Fitting a Model to Data

Introduction to R for Business Analytics
- Overview
- Objectives
Classification via Mathematical Functions
Regression via Mathematical Functions
Class Probability Estimation and Logistic Regression
- Example: Wisconsin Breast Cancer Dataset
Nonlinear Functions, Support-Vector Machines, and Neural Networks
Summary

Introduction to R for Business Analytics

Overview

Fundamental concepts covered in this module

Finding “optimal” model parameters based on data
Choosing the goal for data mining
Objective functions; loss functions

Exemplary techniques:

Linear Regression
Logistic Regression
Support-vector machines

Objectives

After completing this module, students should be able to:

Describe the basic process of
- Specifying the form and attributes of a model, and
- Using data mining to tune the parameters so that the model fits the data as well as possible.
Perform parameter learning, e.g., using linear and logistic regression.
Read common parameter models.
Interpret common parameter models.

Classification via Mathematical Functions

In the following pages we will see different ways how we can use mathematical functions to achive classification.

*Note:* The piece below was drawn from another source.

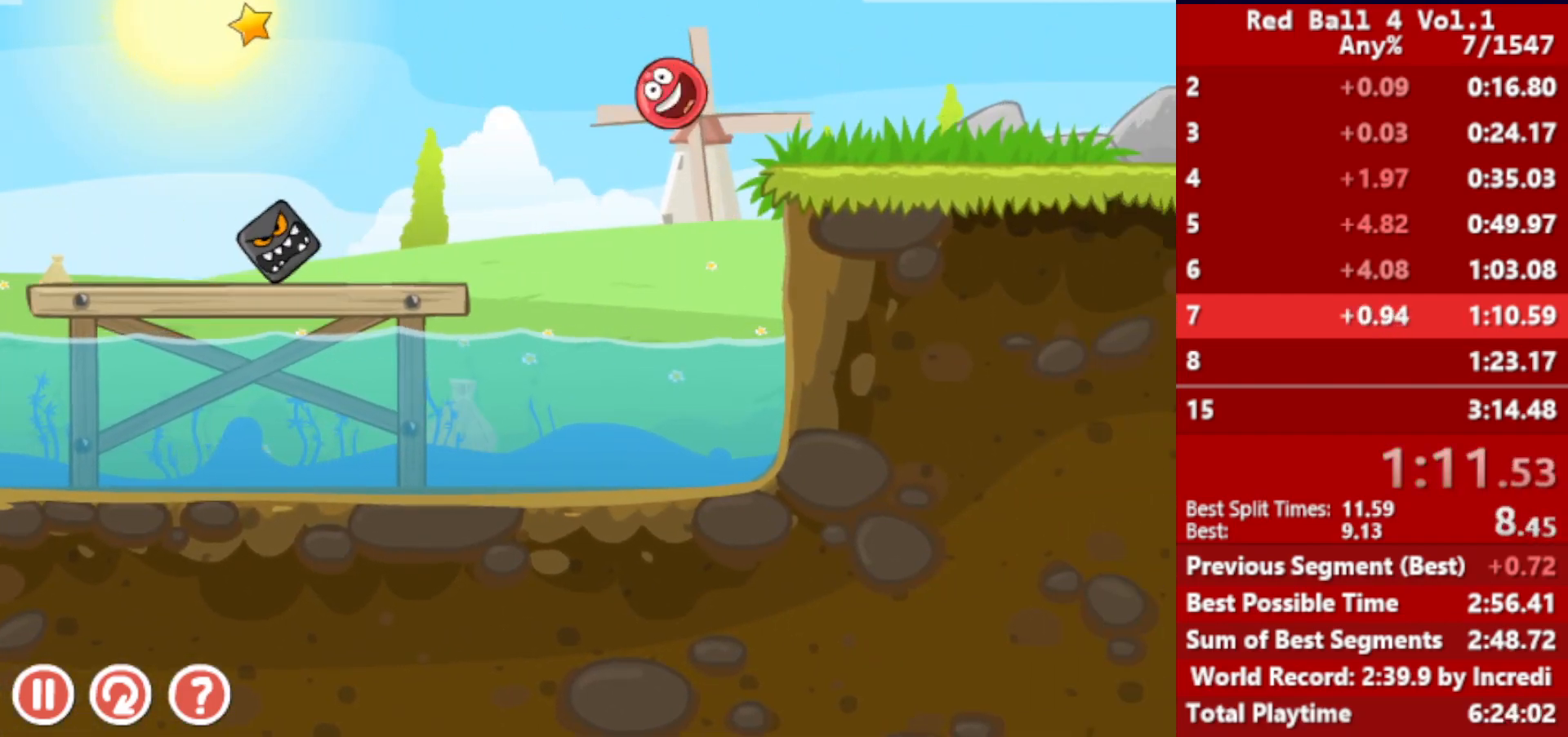
{"keys": ["right"], "events": []}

Review: Classificaton Trees

A quick review of classificaton trees:

Decision barriers are perpendicular to the axis. Is there another way we can classify this data?

Linear Discrimination

By being able to draw a line that is still straight, but not perpendicular, we can better divide the space:

The new decision boundary is essentially a weighted sum of the values of the various attributes:

Basic Linear Model Structure

Most function fitting techniques are based on this one model. It is taking multiple attributes into account through one mathematical formula – know as a parameterized model.The general formula is: \(f(x) = w_0 + w_1x_1 + w_2x_2 + ...\) Where w0 is the intercept, wi are the weights (parameters) and xi are the individual component features.

Depending on the value of the weights/parameters, however, the results (below) can be quite different:

The task of the data mining procedure is to “fit” the model to the data by finding the best set of parameters, in some sense of “best.”

Objective Function

How can we chose a suitable objective function?

First step: Determine the goal or objective of choosing parameters – this helps determine the best objective function.

Objective Function examples:

Linear regression, logistic regression, and linear discriminations such as support-vector machines

Then, find optimal value of the weights by maximizing and minimizing the objective function.

Iris Example

Below is a classification example using the Iris Dataset (available as data(iris) in R).

Mining a linear discriminant from data. Two different objectives are shown. Note how they divide and classify data differently.

Support Vector Machines

Goal is to maximize the margin or the space between the two dashed lines. The linear discriminant (solid line below) is the center between the two dashed lines.

If data cannot be linearly separated, the best fit is a balance between a fat margin and a low total error penalty.

Loss Functions

Hinge Loss: incurs no penalty for an example that is not on the wrong side of the margin. The hinge loss only becomes positive when an example is on the wrong side of the boundary and beyond the margin. Loss then increases linearly with the example’s distance from the margin, thereby penalizing points more the farther they are from the separating boundary.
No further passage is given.